Hasta la fecha, lo que más hemos disfrutado han sido los cuentos de los hermanos Grimm, en una antología sin endulzar y con las ilustraciones de Otto Ubbelohde. No somos los primeros, ni ojalá los últimos, en comprobar de primera mano la extraordinaria fuerza de estos cuentos, su increíble capacidad para conectar con los niños sin necesidad de aflautar la voz. Se nota que estas historias han sido labradas y afinadas a lo largo de los siglos, en buena medida por los millones de personas que las han contado, pero también por las decenas de millones que las han oído. Por así decir, nacieron en bruto del alma humana, y después, generación tras generación, fueron pulidas hasta alcanzar su forma clásica, en la mayoría de los casos forzada por la labor de los compiladores.

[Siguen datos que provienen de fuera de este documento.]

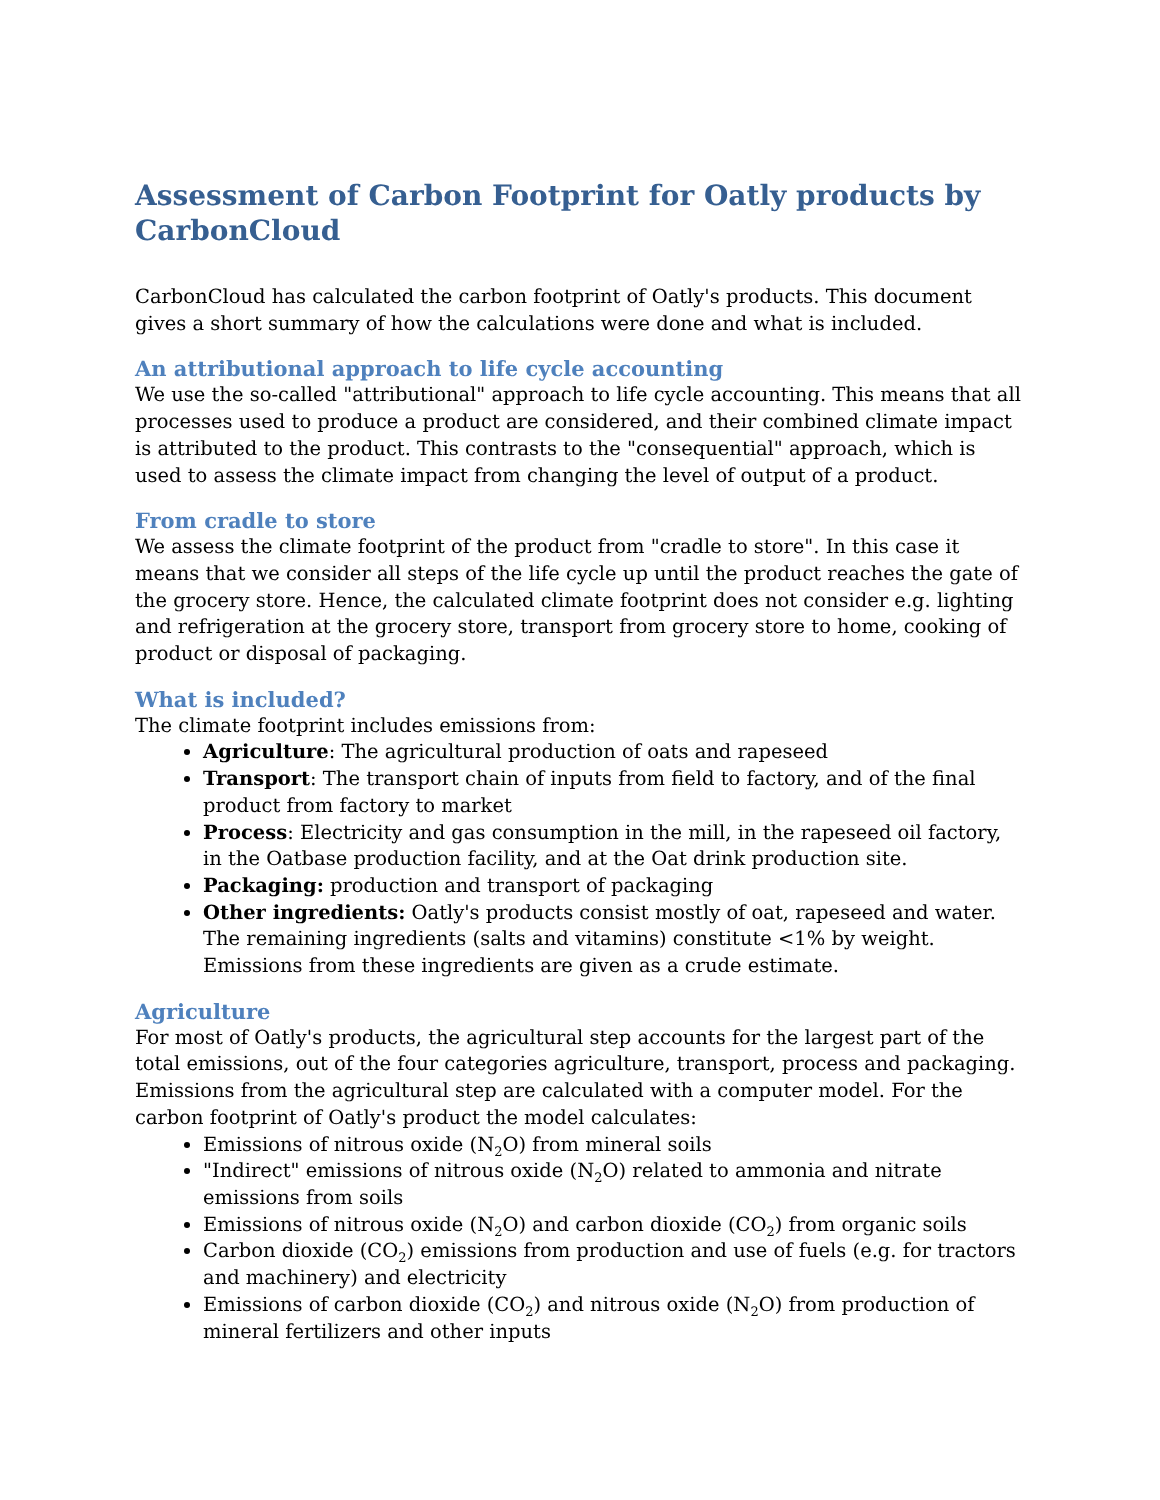Assessment of Carbon Footprint for Oatly products by CarbonCloud
CarbonCloud has calculated the carbon footprint of Oatly's products. This document gives a short summary of how the calculations were done and what is included.
An attributional approach to life cycle accounting
We use the so-called "attributional" approach to life cycle accounting. This means that all processes used to produce a product are considered, and their combined climate impact is attributed to the product. This contrasts to the "consequential" approach, which is used to assess the climate impact from changing the level of output of a product.
From cradle to store
We assess the climate footprint of the product from "cradle to store". In this case it means that we consider all steps of the life cycle up until the product reaches the gate of the grocery store. Hence, the calculated climate footprint does not consider e.g. lighting and refrigeration at the grocery store, transport from grocery store to home, cooking of product or disposal of packaging.
What is included?
The climate footprint includes emissions from:
Agriculture: The agricultural production of oats and rapeseed
Transport: The transport chain of inputs from field to factory, and of the final product from factory to market
Process: Electricity and gas consumption in the mill, in the rapeseed oil factory, in the Oatbase production facility, and at the Oat drink production site.
Packaging: production and transport of packaging
Other ingredients: Oatly's products consist mostly of oat, rapeseed and water. The remaining ingredients (salts and vitamins) constitute <1% by weight. Emissions from these ingredients are given as a crude estimate.
Agriculture
For most of Oatly's products, the agricultural step accounts for the largest part of the total emissions, out of the four categories agriculture, transport, process and packaging. Emissions from the agricultural step are calculated with a computer model. For the carbon footprint of Oatly's product the model calculates:
Emissions of nitrous oxide (N<sub>2</sub>O) from mineral soils
"Indirect" emissions of nitrous oxide (N<sub>2</sub>O) related to ammonia and nitrate emissions from soils
Emissions of nitrous oxide (N<sub>2</sub>O) and carbon dioxide (CO<sub>2</sub>) from organic soils
Carbon dioxide (CO<sub>2</sub>) emissions from production and use of fuels (e.g. for tractors and machinery) and electricity
Emissions of carbon dioxide (CO<sub>2</sub>) and nitrous oxide (N<sub>2</sub>O) from production of mineral fertilizers and other inputs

Reconozco que el concepto forma clásica es discutible, principalmente porque hablamos de versiones de versiones de versiones que se pierden en el tiempo. ¿Cuál es la Caperucita original? Nadie lo sabe, pero lo bueno es que mis hijos tampoco. Por tanto, para ellos la Caperucita de verdad, la auténtica, siempre será la de los hermanos Grimm, la que acaba con el lobo desollado. Por eso Manuel se cogió un cabreo morrocotudo el otro día, cuando asistimos a una representación del cuento. En el cartel figuraban los ingredientes principales: la niña, el lobo y la abuela; pero temí que, como suele ser habitual, el teatrillo estuviese lastrado por las buenas intenciones, de las que Dios nos libre, y por esa amorosa, desenfrenada preocupación por la infancia que, a ojos de quienes no la sentimos en tan alto grado, bordea la perversión. Y temí bien. Aquello fue un engendro. De no haber sido vegana –lo sé porque lo repitió varias veces–, Caperucita se habría comido al lobo, aunque, eso sí, habría desentonado con los múltiples discursos a favor de la diversidad y la concordia. Y cuando Manuel salió de allí indignado, queriendo pegarle fuego al edificio, me hinché como un palomo. La vida dirá, pero por ahora no van mal encaminados los niños. Como no podía ser de otra forma, esa noche leímos el cuento de Caperucita, el «verdadero», y luego los arropé con la piel aún tibia y ensangrentada del lobo.